Vice President-Elect Pence Says Phone Call With Taiwan 'Just A Courtesy Call'

ByRYAN STRUYK ABCNews logo
Monday, December 5, 2016

President-elect Trump's phone call with the president of Taiwan was "nothing more than taking a courtesy call," according to Vice President-elect Mike Pence.

"It's a little mystifying to me that President Obama can reach out to a murdering dictator in Cuba in the last year and be hailed as a hero for doing it, and President-elect Donald Trump takes a courtesy call from the democratically-elected leader of Taiwan, and it's become something of a controversy," Pence told ABC News' George Stephanopoulos on "This Week" on Sunday morning.
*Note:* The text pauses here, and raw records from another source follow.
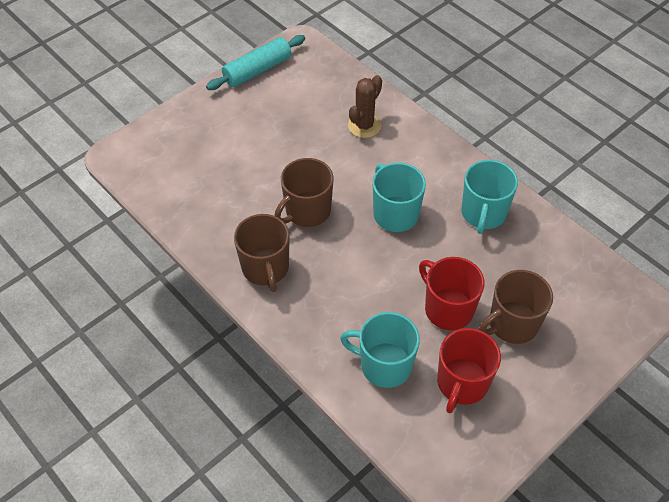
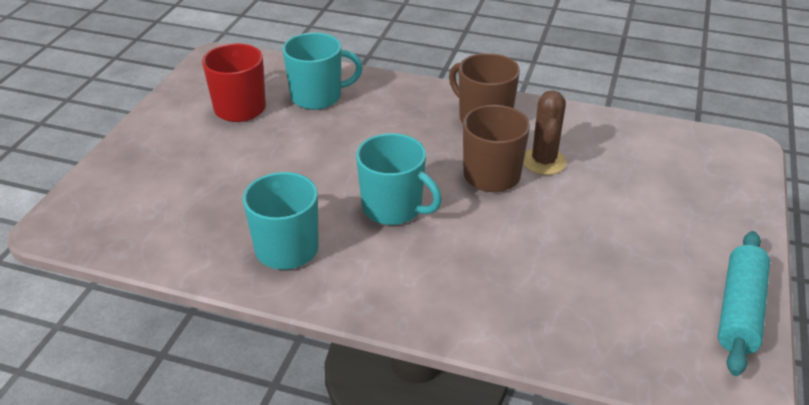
camera: 150 degrees right, 15 degrees down
(364, 126) = (516, 294): brown cactus -> brown cactus (543, 161)
(448, 309) = (281, 150): red mug -> none
(512, 324) = (208, 161): brown mug -> none

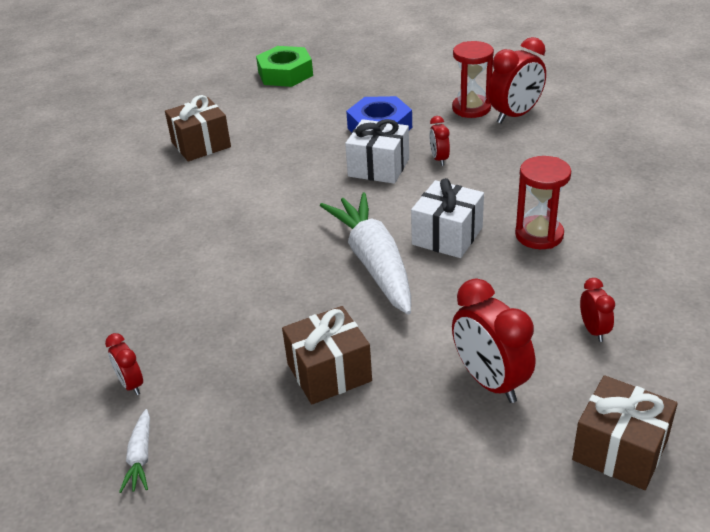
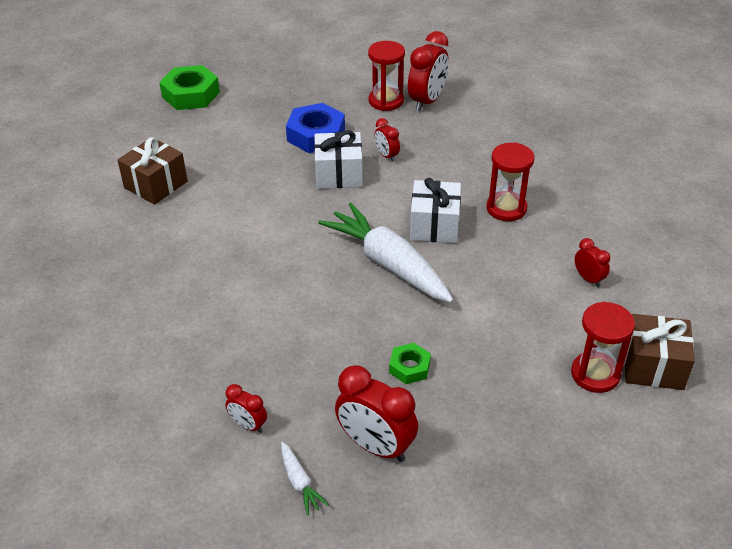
camera: 25 degrees left, 5 degrees up
(329, 372) = (409, 367): brown gift -> green nut
(489, 381) = (536, 340): red clock -> red clock (376, 446)
(539, 439) = (595, 374): none -> red hourglass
"I think the American people are encouraged, rather, George, to see that President-elect Trump is taking calls from the world, speaking to the world," Pence said. "They know he's going to be out there advancing America's interests first with that broad-shouldered leadership that's characterized his entire life."

When asked whether the Trump administration would continue the "one China" foreign policy held by the U.S. since 1979, Pence said, "We'll deal with policy after January 20."

Trump's phone conversation Friday with Taiwanese President Tsai Ing-wen broke nearly four decades of sensitive U.S. policy toward China.

Pence said that Trump spoke with President Xi of China two weeks ago. "They had a great conversation," he said. "He's begun the relationship there. But after January 20, our new president will make decisions about what the policy of the United States will be."

Although Taiwan has held that it is an independent nation since it split from the Chinese mainland in a 1949 civil war, the U.S. established diplomatic relations with Beijing in 1979, and has since not recognized Taiwan as its own country but rather as a part of China.

Since 1979, no phone calls between a U.S. president-elect and a Taiwanese leader have been publicly reported, according to Center for Strategic and International Studies China expert Bonnie Glaser.

Pence told Stephanopoulos that Taiwan's leader called Trump. "They reached out to offer congratulations as leaders around the world have," he said. "He took the call, accepted her congratulations and good wishes."